[Stored data]
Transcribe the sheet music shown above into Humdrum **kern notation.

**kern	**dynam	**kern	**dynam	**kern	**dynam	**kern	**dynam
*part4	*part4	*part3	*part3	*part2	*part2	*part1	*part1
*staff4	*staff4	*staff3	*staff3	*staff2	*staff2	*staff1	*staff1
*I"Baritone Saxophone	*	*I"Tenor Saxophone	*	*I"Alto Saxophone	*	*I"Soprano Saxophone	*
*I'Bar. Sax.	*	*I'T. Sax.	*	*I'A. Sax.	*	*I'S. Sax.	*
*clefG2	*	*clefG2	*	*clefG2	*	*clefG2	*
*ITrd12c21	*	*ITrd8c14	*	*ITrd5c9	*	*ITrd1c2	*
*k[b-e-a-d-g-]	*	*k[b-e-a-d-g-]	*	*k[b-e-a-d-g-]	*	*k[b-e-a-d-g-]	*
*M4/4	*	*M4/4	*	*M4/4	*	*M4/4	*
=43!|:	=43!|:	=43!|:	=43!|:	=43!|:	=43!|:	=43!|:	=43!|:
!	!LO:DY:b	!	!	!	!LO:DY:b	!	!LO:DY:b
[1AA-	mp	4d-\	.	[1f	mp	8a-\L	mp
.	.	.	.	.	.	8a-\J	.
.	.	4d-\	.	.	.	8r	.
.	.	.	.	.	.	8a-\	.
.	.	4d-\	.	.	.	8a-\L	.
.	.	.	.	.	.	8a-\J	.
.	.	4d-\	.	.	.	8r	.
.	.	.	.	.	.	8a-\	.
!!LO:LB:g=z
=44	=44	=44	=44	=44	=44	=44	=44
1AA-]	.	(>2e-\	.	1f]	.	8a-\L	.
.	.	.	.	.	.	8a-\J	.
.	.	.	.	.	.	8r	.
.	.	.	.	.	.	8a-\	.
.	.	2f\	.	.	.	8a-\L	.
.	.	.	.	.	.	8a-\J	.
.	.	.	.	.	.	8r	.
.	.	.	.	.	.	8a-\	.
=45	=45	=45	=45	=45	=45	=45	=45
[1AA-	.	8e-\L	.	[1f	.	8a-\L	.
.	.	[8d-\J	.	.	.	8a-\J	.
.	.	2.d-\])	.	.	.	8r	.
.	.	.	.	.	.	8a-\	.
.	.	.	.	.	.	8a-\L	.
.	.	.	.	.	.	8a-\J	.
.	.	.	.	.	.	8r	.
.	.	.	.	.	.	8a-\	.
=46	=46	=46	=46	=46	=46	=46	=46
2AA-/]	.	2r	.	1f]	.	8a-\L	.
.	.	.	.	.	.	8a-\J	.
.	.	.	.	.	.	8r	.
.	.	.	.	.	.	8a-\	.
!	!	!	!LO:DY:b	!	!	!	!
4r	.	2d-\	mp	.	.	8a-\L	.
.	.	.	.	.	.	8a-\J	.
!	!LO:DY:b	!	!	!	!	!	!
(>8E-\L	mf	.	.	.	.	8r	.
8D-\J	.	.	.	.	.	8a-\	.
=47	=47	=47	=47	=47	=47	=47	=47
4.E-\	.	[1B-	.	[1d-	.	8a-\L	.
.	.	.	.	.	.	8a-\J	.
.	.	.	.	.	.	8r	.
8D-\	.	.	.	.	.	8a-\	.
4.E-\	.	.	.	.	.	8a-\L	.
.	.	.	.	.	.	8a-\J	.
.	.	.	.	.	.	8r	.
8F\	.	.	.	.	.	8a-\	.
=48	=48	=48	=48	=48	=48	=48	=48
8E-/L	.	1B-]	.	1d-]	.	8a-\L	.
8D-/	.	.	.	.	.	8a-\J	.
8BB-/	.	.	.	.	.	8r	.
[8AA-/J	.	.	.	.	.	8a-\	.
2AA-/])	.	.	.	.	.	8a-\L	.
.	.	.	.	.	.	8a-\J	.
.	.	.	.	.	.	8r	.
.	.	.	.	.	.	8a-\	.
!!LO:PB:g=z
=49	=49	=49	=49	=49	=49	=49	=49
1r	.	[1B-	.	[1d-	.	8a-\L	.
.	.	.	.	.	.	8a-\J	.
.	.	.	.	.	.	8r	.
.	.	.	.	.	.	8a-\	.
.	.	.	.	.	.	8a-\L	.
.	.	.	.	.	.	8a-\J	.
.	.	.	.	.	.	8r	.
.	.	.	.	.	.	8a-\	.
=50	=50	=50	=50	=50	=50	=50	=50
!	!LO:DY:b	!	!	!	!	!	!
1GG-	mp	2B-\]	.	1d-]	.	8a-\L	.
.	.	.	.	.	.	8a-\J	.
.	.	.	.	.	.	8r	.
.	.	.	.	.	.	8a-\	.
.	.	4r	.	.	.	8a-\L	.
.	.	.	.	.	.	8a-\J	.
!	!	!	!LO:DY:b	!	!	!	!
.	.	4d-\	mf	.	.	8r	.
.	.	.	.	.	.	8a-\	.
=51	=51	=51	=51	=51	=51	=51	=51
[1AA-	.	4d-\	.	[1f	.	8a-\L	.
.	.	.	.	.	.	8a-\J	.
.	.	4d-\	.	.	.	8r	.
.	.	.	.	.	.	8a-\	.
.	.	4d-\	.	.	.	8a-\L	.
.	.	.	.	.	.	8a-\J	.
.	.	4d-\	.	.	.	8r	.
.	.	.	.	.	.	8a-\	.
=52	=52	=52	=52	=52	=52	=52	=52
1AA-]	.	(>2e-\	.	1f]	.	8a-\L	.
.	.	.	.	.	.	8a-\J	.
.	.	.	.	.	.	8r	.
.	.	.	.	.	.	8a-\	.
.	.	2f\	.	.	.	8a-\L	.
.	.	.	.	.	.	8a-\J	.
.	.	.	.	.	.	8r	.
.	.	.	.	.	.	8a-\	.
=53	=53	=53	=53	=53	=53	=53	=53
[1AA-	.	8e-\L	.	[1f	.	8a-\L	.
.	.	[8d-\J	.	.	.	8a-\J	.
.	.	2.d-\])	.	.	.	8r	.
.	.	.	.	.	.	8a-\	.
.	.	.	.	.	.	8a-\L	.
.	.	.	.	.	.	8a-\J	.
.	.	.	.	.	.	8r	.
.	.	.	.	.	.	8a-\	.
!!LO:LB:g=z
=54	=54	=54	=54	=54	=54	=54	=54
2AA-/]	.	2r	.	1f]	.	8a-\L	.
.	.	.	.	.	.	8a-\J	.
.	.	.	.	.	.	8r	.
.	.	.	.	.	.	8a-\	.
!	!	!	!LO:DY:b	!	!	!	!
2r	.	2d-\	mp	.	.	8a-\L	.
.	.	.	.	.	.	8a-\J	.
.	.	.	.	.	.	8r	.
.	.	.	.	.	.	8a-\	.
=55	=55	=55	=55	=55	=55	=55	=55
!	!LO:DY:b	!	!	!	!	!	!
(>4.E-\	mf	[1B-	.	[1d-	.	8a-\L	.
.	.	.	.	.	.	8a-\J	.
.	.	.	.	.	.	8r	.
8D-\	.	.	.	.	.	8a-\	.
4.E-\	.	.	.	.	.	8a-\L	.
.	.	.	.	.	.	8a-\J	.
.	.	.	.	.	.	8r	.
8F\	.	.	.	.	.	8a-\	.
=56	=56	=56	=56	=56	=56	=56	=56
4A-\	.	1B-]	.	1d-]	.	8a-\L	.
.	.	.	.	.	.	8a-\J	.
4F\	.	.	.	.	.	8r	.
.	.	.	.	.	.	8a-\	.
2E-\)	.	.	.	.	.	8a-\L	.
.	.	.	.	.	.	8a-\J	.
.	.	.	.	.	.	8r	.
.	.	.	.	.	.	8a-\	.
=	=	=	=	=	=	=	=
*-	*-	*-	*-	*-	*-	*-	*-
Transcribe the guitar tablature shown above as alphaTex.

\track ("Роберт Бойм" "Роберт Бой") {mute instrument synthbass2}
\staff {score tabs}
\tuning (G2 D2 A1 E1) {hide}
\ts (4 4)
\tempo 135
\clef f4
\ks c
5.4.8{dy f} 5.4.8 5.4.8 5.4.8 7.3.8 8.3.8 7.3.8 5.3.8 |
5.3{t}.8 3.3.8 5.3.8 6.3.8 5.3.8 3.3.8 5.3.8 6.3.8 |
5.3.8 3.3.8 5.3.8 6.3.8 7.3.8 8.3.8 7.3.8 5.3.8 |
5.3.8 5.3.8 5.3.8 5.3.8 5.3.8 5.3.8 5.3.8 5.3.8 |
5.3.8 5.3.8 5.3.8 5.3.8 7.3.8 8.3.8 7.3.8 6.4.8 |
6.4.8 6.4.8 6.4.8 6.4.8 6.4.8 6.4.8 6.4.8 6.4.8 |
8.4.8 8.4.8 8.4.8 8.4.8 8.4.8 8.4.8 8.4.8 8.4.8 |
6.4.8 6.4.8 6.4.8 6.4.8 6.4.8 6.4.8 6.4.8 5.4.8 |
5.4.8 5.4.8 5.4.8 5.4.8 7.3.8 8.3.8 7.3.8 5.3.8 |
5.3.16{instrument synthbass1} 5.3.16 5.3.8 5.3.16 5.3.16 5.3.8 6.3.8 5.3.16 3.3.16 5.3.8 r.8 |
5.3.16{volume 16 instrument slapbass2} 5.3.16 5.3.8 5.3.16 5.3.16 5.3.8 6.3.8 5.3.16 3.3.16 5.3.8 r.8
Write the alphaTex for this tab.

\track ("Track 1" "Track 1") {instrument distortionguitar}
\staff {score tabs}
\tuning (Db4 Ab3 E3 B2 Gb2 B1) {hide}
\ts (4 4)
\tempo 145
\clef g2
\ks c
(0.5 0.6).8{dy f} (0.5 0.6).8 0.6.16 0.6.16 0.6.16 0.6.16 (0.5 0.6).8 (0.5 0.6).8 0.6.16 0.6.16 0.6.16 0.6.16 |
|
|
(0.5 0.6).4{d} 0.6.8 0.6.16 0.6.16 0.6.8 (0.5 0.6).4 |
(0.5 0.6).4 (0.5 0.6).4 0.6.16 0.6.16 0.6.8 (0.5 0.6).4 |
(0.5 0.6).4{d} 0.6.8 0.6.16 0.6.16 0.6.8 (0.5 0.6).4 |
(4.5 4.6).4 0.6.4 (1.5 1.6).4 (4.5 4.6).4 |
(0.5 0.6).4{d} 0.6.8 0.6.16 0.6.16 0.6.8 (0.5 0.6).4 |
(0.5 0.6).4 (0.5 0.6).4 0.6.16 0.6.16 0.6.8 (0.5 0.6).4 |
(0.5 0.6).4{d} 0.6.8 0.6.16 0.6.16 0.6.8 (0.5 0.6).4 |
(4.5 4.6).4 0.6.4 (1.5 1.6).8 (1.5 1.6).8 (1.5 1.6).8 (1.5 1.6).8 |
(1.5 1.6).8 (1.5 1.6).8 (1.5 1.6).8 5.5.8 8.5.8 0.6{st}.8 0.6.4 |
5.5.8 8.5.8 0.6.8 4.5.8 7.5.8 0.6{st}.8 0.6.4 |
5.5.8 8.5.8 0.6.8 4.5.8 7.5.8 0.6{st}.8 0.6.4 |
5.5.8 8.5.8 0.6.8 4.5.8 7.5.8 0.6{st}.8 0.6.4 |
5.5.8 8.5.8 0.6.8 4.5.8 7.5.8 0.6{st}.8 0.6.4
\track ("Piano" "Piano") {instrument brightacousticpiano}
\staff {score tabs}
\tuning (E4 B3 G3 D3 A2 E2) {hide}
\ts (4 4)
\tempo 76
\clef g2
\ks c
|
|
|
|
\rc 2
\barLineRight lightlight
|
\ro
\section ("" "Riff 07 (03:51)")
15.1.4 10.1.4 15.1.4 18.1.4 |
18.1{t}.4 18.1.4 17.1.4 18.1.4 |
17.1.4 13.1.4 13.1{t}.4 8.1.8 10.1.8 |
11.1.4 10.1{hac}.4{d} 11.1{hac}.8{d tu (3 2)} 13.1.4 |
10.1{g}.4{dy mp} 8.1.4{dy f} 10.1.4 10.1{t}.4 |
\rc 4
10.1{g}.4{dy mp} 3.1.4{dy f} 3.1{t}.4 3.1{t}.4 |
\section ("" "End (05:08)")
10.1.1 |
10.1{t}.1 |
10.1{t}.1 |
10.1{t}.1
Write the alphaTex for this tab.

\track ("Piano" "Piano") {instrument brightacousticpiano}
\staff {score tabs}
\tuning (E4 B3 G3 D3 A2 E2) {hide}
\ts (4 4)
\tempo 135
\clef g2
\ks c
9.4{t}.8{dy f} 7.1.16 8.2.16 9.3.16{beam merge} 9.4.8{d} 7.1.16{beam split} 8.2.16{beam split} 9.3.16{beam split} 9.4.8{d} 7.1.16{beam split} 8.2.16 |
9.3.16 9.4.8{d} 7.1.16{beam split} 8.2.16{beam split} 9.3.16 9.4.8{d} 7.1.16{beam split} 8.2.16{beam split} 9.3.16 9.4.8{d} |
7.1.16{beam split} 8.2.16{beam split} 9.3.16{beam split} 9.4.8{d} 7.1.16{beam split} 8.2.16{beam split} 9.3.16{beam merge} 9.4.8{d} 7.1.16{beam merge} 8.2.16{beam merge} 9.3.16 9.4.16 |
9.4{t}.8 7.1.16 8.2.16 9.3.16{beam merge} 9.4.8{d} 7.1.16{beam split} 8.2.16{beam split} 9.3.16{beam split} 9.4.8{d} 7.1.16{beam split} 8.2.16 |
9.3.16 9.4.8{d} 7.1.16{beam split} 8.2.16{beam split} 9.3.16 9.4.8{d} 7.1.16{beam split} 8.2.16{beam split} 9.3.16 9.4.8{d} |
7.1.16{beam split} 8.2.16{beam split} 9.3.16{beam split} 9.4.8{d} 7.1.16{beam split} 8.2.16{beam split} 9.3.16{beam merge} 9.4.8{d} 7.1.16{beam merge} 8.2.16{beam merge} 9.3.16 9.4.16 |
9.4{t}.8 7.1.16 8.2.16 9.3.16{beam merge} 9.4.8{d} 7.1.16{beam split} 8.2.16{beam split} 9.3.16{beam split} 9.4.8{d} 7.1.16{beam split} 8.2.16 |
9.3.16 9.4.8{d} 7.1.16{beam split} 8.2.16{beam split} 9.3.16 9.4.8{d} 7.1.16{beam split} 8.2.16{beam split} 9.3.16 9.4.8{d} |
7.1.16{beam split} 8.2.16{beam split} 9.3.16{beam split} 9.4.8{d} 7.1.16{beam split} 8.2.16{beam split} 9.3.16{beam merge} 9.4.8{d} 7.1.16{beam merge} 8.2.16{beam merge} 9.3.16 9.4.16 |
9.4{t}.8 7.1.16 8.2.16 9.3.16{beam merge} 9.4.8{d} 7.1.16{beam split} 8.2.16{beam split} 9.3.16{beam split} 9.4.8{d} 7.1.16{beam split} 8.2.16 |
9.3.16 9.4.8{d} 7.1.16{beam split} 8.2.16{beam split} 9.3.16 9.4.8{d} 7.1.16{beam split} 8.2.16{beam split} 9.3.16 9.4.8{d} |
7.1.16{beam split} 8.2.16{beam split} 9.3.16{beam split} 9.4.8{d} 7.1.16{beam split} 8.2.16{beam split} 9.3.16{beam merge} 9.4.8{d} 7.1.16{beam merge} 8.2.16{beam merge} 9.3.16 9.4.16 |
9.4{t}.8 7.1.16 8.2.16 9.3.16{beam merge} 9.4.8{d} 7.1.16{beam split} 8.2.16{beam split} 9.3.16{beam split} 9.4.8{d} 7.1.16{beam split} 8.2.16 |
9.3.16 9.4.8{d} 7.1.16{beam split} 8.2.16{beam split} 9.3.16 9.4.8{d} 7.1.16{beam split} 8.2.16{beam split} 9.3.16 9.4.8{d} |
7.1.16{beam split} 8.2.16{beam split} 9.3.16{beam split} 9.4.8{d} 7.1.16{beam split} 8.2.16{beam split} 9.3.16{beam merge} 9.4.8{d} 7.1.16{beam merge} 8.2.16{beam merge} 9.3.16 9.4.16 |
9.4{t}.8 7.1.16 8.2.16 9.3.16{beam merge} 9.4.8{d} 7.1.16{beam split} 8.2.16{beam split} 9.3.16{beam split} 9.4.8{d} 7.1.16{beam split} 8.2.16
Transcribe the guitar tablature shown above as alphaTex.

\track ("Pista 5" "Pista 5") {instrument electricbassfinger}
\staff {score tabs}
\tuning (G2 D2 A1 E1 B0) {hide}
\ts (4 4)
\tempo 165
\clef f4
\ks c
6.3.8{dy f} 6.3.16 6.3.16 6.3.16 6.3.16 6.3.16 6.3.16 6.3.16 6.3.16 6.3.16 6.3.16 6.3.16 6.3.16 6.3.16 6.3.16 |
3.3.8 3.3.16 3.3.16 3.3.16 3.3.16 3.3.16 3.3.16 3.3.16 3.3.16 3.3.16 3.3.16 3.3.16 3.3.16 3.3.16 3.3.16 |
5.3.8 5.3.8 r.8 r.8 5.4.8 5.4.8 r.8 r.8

Given request: Report every line in the entries above that contains the string "tuning", treating uppercase and lowercase as different.

Solution for this task:
\tuning (G2 D2 A1 E1) {hide}
\tuning (Db4 Ab3 E3 B2 Gb2 B1) {hide}
\tuning (E4 B3 G3 D3 A2 E2) {hide}
\tuning (E4 B3 G3 D3 A2 E2) {hide}
\tuning (G2 D2 A1 E1 B0) {hide}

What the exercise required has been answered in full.